### Data records ###

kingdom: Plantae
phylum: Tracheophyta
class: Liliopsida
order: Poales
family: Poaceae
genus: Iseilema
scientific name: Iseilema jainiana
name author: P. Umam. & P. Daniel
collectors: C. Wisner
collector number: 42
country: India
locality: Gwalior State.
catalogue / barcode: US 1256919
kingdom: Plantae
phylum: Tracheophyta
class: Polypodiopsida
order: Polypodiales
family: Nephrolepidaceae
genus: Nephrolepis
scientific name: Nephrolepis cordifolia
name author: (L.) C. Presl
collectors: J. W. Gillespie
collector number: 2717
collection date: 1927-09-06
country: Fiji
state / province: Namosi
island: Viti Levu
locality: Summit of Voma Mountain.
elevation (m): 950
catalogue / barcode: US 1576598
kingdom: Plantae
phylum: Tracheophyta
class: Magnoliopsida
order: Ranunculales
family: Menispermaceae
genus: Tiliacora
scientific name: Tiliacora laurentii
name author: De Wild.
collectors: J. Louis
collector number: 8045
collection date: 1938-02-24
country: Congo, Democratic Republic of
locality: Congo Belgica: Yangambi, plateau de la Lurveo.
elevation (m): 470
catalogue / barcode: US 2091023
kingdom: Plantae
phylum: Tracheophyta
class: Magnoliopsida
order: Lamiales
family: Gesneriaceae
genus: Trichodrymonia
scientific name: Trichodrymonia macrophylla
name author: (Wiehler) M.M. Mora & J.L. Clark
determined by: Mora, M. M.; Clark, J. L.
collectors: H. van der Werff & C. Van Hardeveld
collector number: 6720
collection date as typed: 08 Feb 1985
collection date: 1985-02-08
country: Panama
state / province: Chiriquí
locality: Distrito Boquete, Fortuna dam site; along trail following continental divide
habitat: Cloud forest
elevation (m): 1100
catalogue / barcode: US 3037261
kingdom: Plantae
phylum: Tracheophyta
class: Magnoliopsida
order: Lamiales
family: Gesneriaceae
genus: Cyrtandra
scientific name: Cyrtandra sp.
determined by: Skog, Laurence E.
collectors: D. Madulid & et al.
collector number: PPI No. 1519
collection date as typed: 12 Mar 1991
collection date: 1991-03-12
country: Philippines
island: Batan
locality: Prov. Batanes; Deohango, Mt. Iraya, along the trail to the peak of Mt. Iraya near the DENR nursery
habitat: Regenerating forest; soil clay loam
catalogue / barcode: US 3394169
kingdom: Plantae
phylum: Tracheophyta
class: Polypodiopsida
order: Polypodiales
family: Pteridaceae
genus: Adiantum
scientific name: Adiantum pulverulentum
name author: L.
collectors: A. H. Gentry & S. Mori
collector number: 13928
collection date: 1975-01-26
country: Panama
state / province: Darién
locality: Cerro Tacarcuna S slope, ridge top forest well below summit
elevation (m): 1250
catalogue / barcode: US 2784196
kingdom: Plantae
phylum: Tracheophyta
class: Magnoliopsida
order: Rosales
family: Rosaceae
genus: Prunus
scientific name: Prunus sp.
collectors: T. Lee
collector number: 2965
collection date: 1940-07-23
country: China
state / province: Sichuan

###

Copy every line of the records above that contains the string "typed". Case counts.

*Written response*:
collection date as typed: 08 Feb 1985
collection date as typed: 12 Mar 1991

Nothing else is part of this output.